### Data
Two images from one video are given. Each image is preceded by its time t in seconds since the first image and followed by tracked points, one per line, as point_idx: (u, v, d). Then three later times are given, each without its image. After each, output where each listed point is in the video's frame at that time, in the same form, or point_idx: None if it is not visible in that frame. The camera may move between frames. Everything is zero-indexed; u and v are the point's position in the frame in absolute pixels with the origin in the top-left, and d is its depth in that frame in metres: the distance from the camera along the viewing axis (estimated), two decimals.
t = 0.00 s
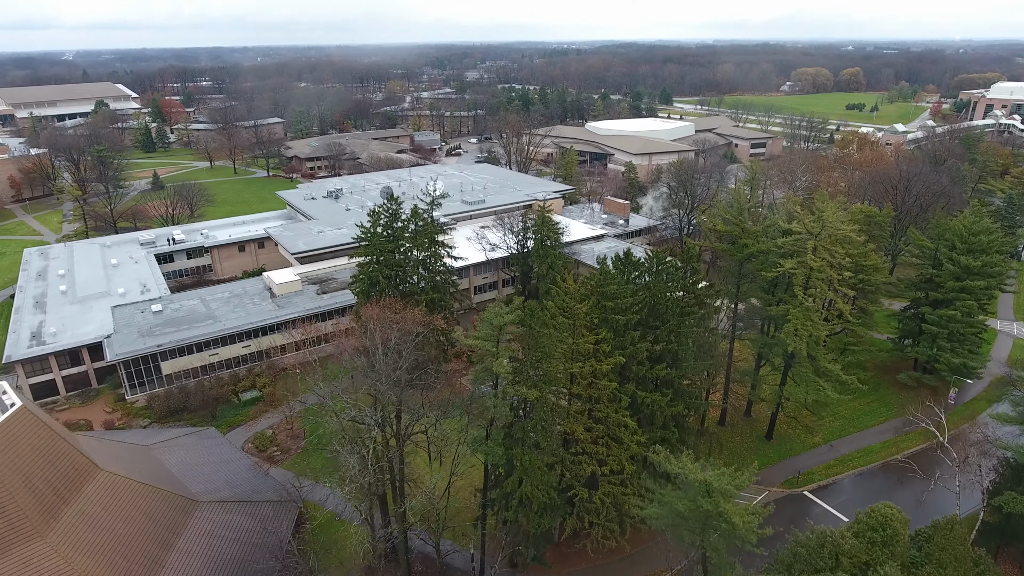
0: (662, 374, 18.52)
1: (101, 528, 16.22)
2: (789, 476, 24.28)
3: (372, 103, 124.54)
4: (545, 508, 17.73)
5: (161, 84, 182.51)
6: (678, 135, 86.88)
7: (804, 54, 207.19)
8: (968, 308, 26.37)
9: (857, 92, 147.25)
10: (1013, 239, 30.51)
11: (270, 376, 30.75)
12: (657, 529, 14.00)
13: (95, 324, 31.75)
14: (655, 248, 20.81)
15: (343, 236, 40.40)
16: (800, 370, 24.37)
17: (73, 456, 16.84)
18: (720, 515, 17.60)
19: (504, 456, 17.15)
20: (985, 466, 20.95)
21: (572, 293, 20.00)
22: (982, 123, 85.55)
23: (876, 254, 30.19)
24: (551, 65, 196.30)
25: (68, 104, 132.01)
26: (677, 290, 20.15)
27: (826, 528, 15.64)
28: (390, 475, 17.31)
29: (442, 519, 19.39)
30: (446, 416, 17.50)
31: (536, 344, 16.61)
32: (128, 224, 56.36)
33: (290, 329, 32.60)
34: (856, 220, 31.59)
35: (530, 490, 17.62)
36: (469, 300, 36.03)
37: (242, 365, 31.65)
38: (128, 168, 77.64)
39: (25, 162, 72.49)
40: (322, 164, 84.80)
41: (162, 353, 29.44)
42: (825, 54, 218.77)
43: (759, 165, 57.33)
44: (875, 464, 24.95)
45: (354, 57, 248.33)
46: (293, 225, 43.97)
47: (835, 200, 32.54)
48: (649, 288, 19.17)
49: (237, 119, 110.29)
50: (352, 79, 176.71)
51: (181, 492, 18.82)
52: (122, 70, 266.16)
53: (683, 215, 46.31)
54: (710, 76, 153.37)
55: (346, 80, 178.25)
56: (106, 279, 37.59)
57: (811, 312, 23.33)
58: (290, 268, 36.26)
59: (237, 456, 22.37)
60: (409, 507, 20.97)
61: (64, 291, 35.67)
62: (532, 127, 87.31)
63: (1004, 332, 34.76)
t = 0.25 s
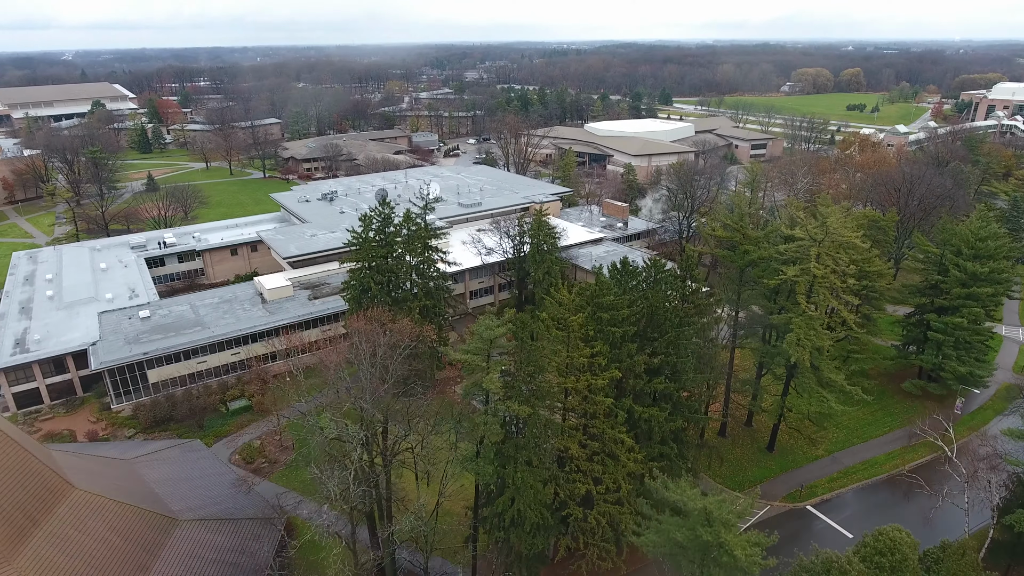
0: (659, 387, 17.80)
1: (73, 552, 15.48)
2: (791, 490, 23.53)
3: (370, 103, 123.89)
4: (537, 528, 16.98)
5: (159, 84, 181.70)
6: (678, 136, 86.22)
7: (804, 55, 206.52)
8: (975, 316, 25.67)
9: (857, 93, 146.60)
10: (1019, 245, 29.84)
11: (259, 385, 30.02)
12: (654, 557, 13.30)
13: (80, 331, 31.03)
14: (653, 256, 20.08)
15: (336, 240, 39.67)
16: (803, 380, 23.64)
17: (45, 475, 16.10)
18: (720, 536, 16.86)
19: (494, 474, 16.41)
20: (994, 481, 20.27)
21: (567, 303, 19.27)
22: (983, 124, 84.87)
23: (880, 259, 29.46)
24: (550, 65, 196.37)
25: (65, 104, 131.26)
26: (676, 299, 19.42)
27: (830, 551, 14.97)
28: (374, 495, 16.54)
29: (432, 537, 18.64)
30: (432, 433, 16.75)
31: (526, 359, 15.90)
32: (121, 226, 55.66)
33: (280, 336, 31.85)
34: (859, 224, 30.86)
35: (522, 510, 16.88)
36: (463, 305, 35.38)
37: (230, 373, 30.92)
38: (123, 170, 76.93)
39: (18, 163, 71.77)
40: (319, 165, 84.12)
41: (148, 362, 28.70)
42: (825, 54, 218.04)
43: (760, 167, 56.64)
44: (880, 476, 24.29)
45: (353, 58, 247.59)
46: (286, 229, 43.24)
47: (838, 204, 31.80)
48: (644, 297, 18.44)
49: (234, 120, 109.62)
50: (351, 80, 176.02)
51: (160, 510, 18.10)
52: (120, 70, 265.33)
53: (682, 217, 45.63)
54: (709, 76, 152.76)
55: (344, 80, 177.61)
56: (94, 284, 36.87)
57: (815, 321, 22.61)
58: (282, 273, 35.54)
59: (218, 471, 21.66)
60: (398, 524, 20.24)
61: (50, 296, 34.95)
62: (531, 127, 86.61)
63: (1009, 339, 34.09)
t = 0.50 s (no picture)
0: (657, 402, 17.02)
1: None
2: (793, 504, 22.81)
3: (368, 103, 123.12)
4: (530, 549, 16.24)
5: (156, 84, 180.68)
6: (678, 137, 85.50)
7: (804, 55, 205.83)
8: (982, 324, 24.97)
9: (857, 93, 145.95)
10: None
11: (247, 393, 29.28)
12: None
13: (66, 338, 30.28)
14: (651, 264, 19.34)
15: (330, 243, 38.93)
16: (806, 391, 22.91)
17: (14, 496, 15.34)
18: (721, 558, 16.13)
19: (484, 494, 15.67)
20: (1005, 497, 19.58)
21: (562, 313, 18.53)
22: (985, 125, 84.24)
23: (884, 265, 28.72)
24: (549, 65, 196.11)
25: (61, 104, 130.37)
26: (674, 309, 18.68)
27: None
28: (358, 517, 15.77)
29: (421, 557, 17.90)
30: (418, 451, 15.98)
31: (517, 374, 15.14)
32: (112, 229, 54.83)
33: (270, 343, 31.12)
34: (863, 229, 30.13)
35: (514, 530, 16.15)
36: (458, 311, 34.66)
37: (219, 381, 30.19)
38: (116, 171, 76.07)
39: (11, 164, 70.92)
40: (316, 166, 83.35)
41: (134, 370, 27.95)
42: (825, 54, 217.29)
43: (760, 169, 55.94)
44: (886, 490, 23.59)
45: (352, 58, 246.65)
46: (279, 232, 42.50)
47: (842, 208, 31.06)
48: (642, 308, 17.67)
49: (231, 120, 108.80)
50: (349, 80, 175.18)
51: (138, 530, 17.34)
52: (117, 69, 264.27)
53: (682, 220, 44.82)
54: (709, 76, 152.07)
55: (342, 80, 176.77)
56: (82, 288, 36.11)
57: (819, 331, 21.88)
58: (273, 278, 34.82)
59: (200, 485, 20.94)
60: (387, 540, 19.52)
61: (36, 302, 34.19)
62: (529, 128, 85.86)
63: (1014, 345, 33.44)
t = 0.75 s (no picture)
0: (655, 418, 16.27)
1: None
2: (796, 519, 22.09)
3: (367, 104, 122.42)
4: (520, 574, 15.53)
5: (155, 84, 180.10)
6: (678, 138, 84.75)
7: (805, 55, 205.09)
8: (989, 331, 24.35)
9: (858, 93, 145.23)
10: None
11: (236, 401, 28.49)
12: None
13: (50, 345, 29.58)
14: (649, 273, 18.61)
15: (323, 247, 38.19)
16: (809, 402, 22.19)
17: None
18: None
19: (472, 516, 14.93)
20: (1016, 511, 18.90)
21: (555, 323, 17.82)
22: (987, 125, 83.59)
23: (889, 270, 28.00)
24: (548, 65, 195.66)
25: (59, 104, 129.81)
26: (675, 321, 17.95)
27: None
28: (340, 540, 15.03)
29: None
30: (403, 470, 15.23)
31: (507, 390, 14.42)
32: (105, 231, 54.15)
33: (259, 349, 30.37)
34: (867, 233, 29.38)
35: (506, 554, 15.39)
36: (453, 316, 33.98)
37: (207, 390, 29.49)
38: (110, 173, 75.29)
39: (4, 166, 70.19)
40: (313, 167, 82.65)
41: (119, 378, 27.25)
42: (826, 54, 216.47)
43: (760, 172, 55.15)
44: (891, 504, 22.88)
45: (352, 58, 246.05)
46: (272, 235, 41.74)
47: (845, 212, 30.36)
48: (639, 319, 16.92)
49: (228, 121, 108.11)
50: (348, 80, 174.47)
51: (116, 550, 16.61)
52: (116, 70, 263.88)
53: (681, 223, 44.07)
54: (709, 76, 151.37)
55: (341, 80, 176.11)
56: (68, 293, 35.35)
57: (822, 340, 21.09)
58: (264, 283, 34.12)
59: (182, 501, 20.26)
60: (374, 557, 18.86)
61: (22, 307, 33.48)
62: (528, 129, 85.11)
63: (1021, 352, 32.77)
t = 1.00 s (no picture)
0: (653, 435, 15.53)
1: None
2: (799, 536, 21.39)
3: (365, 104, 121.76)
4: None
5: (153, 84, 179.38)
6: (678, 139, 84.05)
7: (805, 55, 204.37)
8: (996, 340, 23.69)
9: (859, 93, 144.61)
10: None
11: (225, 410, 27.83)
12: None
13: (34, 352, 28.84)
14: (646, 283, 17.95)
15: (316, 251, 37.50)
16: (812, 414, 21.49)
17: None
18: None
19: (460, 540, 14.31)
20: None
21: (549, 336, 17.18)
22: (990, 126, 82.80)
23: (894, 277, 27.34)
24: (548, 65, 195.15)
25: (56, 104, 129.14)
26: (673, 333, 17.28)
27: None
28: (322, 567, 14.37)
29: None
30: (388, 493, 14.58)
31: (496, 409, 13.75)
32: (98, 233, 53.47)
33: (249, 357, 29.68)
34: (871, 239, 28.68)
35: None
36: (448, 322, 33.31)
37: (195, 399, 28.81)
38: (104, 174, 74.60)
39: None
40: (310, 168, 82.01)
41: (104, 388, 26.54)
42: (826, 54, 215.70)
43: (762, 174, 54.45)
44: (897, 519, 22.18)
45: (351, 58, 245.38)
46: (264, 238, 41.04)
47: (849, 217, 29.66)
48: (636, 331, 16.21)
49: (225, 121, 107.44)
50: (347, 80, 173.84)
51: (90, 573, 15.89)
52: (114, 70, 263.15)
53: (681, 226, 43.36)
54: (710, 76, 150.75)
55: (340, 80, 175.50)
56: (55, 298, 34.63)
57: (825, 351, 20.39)
58: (255, 289, 33.43)
59: (163, 519, 19.57)
60: None
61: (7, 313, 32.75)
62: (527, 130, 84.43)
63: None
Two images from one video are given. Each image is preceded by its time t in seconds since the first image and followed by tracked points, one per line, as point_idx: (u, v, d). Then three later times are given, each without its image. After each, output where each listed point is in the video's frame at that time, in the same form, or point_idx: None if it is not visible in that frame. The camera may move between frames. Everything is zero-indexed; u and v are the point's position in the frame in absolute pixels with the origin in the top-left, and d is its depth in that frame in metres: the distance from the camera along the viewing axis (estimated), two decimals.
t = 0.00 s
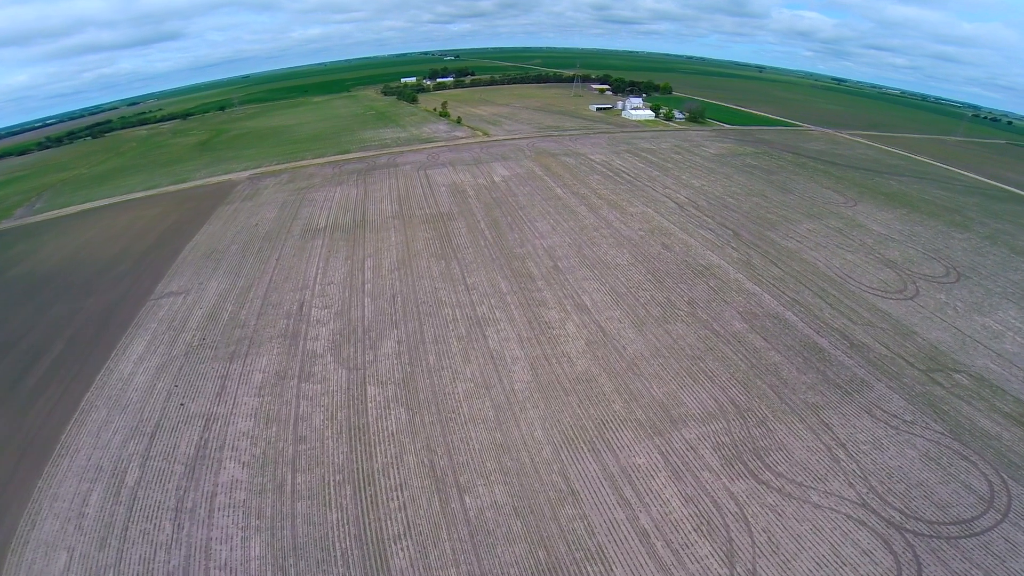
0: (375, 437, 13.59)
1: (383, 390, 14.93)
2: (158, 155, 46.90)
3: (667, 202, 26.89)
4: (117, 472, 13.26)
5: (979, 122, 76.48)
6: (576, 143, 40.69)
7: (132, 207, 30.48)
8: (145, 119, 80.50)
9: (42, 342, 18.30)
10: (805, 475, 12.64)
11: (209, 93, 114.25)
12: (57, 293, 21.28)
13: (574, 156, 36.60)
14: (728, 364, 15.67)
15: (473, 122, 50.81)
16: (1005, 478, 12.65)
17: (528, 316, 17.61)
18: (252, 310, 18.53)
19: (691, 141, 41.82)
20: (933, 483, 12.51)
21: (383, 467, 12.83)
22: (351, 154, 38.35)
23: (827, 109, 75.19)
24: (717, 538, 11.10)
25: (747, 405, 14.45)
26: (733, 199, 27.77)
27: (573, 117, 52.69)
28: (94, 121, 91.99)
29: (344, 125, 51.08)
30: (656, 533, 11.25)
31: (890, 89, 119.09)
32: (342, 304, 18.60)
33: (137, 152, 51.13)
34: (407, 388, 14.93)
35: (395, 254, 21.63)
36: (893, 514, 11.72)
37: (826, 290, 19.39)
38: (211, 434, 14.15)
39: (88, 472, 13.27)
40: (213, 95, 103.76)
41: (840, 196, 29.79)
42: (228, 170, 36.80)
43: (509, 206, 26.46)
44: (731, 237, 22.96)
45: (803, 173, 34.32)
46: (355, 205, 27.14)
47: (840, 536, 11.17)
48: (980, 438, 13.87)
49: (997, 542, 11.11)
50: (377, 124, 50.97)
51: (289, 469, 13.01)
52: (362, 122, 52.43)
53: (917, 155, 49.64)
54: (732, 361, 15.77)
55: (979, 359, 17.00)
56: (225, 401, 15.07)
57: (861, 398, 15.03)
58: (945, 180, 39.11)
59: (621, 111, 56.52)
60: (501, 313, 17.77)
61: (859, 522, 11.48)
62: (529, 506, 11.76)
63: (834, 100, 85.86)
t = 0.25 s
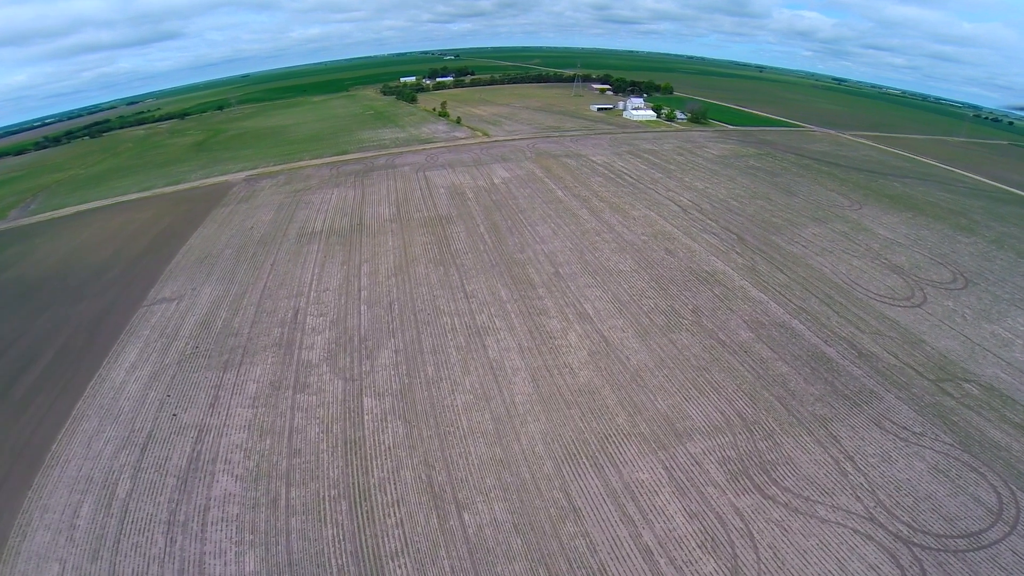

### Work instructions
In the listing above, find the line holding "59: (237, 456, 22.37)" and the line holding "37: (230, 373, 30.92)". Reproduce those two lines and all between them exactly, leaving out pictures.

### Result of this task
59: (237, 456, 22.37)
60: (409, 507, 20.97)
61: (64, 291, 35.67)
62: (532, 127, 87.31)
63: (1004, 332, 34.76)
t = 0.25 s
0: (659, 387, 17.80)
1: (73, 552, 15.48)
2: (791, 490, 23.53)
3: (370, 103, 123.89)
4: (537, 528, 16.98)
5: (159, 84, 181.70)
6: (678, 136, 86.22)
7: (804, 55, 206.52)
8: (975, 316, 25.67)
9: (857, 93, 146.60)
10: (1019, 245, 29.84)
11: (259, 385, 30.02)
12: (654, 557, 13.30)
13: (80, 331, 31.03)
14: (653, 256, 20.08)
15: (336, 240, 39.67)
16: (803, 380, 23.64)
17: (45, 475, 16.10)
18: (720, 536, 16.86)
19: (494, 474, 16.41)
20: (994, 481, 20.27)
21: (567, 303, 19.27)
22: (983, 124, 84.87)
23: (880, 259, 29.46)
24: (550, 65, 196.37)
25: (65, 104, 131.26)
26: (676, 299, 19.42)
27: (830, 551, 14.97)
28: (374, 495, 16.54)
29: (432, 537, 18.64)
30: (432, 433, 16.75)
31: (526, 359, 15.90)
32: (121, 226, 55.66)
33: (280, 336, 31.85)
34: (859, 224, 30.86)
35: (522, 510, 16.88)
36: (463, 305, 35.38)
37: (230, 373, 30.92)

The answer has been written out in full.